TEXTAUSZUG
==*==

In der Messestadt läuft ab Herbst der neue Mini vom Band. Werksleiterin Petra Peterhänsel spricht im Interview über volle Auftragsbücher und die Zukunft der E-Autos in Deutschland.

Lesedauer: 5 Minuten

Petra Peterhänsel, BMW-Werksleiterin im Werk in Leipzig.
„Ich habe gern Führungsverantwortung und mag es, wie sich Menschen und Prozesse entwickeln“, sagt Petra Peterhänsel, BMW-Werksleiterin in Leipzig. Hier wird ab November der neue Mini Countryman produziert. © BMW AG

Von Sven Heitkamp

Petra Peterhänsel führt seit Anfang 2022 das Leipziger BMW-Werk mit heute 5.700 Mitarbeiterinnen und Mitarbeitern – und ohne Statussymbole: kein Chefzimmer, sondern Großraumbüro, kein personengebundener Parkplatz vor der Tür. Im Fuhrpark des Hauses steht ab November ein weiteres Modell: der neue Mini Countryman, der auf der IAA Anfang September Weltpremiere feierte.

Das Modell der britischen Kultmarke – heute eine BMW-Tochter – läuft künftig in Leipzig vom Band. Am 10. November kommen Ministerpräsident Michael Kretschmer (CDU) und BMW-Produktionsvorstand Milan Nedeljkovic zum offiziellen Startschuss. Im Interview blickt Werkleiterin Peterhänsel, die privat einen 20 Jahre alten BMW Z3 Roadster fährt, auf den Start des neuen Modells, die Zukunft der Elektroautos und die Chancen von Frauen in der Autoindustrie.

==*==

AUSGELESENE DATEN
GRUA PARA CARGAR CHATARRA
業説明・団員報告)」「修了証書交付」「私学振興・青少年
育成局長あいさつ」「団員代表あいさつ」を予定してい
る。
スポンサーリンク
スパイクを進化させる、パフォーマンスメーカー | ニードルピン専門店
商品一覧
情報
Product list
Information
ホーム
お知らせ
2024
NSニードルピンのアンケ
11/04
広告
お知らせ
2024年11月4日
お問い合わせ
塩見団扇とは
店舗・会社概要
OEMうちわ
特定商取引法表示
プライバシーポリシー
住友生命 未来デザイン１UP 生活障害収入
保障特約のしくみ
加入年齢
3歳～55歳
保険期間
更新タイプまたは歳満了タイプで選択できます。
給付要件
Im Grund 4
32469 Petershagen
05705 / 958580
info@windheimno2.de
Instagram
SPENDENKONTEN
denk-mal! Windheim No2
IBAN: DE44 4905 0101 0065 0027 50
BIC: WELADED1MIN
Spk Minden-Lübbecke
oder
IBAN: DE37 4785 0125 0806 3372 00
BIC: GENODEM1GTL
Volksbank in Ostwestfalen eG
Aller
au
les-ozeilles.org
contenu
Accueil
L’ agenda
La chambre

==*==

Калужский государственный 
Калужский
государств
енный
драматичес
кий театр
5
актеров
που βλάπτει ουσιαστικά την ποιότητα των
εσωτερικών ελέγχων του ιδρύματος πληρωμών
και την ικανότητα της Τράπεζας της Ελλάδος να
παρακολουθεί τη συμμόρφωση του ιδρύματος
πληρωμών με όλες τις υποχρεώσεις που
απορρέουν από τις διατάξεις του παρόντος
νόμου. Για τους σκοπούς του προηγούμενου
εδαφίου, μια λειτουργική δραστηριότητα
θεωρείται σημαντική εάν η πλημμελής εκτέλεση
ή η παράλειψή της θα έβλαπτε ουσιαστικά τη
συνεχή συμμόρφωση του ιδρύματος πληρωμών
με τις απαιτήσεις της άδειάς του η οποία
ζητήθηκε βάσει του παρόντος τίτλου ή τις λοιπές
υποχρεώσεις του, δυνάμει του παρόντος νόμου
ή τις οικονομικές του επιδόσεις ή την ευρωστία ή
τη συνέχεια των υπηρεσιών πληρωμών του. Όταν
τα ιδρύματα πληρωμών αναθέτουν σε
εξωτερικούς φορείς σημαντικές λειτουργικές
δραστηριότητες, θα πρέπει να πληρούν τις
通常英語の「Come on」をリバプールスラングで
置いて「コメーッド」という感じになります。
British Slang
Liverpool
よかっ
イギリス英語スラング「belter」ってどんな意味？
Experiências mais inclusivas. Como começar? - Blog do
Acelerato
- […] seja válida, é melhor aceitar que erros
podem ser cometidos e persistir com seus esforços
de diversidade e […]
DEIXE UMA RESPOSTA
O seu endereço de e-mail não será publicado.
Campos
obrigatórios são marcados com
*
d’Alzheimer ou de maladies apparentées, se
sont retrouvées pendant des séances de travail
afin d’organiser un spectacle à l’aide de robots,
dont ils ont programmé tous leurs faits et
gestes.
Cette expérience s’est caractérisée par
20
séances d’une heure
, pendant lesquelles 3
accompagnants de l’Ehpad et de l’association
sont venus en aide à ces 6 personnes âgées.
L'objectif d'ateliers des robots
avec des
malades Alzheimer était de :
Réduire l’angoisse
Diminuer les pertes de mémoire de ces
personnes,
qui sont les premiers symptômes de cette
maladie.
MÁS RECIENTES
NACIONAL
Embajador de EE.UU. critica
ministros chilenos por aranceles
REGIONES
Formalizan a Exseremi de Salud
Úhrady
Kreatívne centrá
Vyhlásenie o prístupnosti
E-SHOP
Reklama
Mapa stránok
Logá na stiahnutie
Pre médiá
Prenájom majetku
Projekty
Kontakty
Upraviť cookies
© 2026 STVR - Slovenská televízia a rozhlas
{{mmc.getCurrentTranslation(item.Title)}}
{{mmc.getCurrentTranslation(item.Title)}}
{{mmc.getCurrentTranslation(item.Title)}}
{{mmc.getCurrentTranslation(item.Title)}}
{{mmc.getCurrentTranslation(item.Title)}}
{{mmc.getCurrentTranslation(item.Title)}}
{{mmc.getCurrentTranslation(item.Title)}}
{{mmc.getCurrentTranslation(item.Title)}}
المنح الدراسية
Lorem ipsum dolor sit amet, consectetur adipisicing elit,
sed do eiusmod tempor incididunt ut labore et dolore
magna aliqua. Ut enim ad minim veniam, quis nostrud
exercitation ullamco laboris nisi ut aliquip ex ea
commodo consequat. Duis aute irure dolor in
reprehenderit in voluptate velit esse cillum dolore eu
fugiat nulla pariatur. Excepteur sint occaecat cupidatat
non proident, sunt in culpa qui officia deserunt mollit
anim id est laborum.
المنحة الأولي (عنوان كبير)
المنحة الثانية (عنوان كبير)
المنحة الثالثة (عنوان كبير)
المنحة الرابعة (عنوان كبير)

==*==

AUFGABEN
a - Übernimm aus dem Textauszug wörtlich den Abschnitt von „In der Messestadt“ bis einschließlich „September Weltpremiere feierte.“.
b - Beantworte die folgenden Fragen kurz anhand des Textauszugs und kennzeichne deine Antworten ebenfalls mit (i) bis (iii).
(i) Seit wann leitet Petra Peterhänsel das Leipziger BMW-Werk?
(ii) Welches Modell wird ab November in Leipzig produziert?
(iii) Welches Auto fährt Petra Peterhänsel privat?

DEINE ANTWORTEN
a -
In der Messestadt läuft ab Herbst der neue Mini vom Band. Werksleiterin Petra Peterhänsel spricht im Interview über volle Auftragsbücher und die Zukunft der E-Autos in Deutschland.

Lesedauer: 5 Minuten

Petra Peterhänsel, BMW-Werksleiterin im Werk in Leipzig.
„Ich habe gern Führungsverantwortung und mag es, wie sich Menschen und Prozesse entwickeln“, sagt Petra Peterhänsel, BMW-Werksleiterin in Leipzig. Hier wird ab November der neue Mini Countryman produziert. © BMW AG

Von Sven Heitkamp

Petra Peterhänsel führt seit Anfang 2022 das Leipziger BMW-Werk mit heute 5.700 Mitarbeiterinnen und Mitarbeitern – und ohne Statussymbole: kein Chefzimmer, sondern Großraumbüro, kein personengebundener Parkplatz vor der Tür. Im Fuhrpark des Hauses steht ab November ein weiteres Modell: der neue Mini Countryman, der auf der IAA Anfang September Weltpremiere feierte.

b -
(i) Seit Anfang 2022.
(ii) Der neue Mini Countryman.
(iii) Einen 20 Jahre alten BMW Z3 Roadster.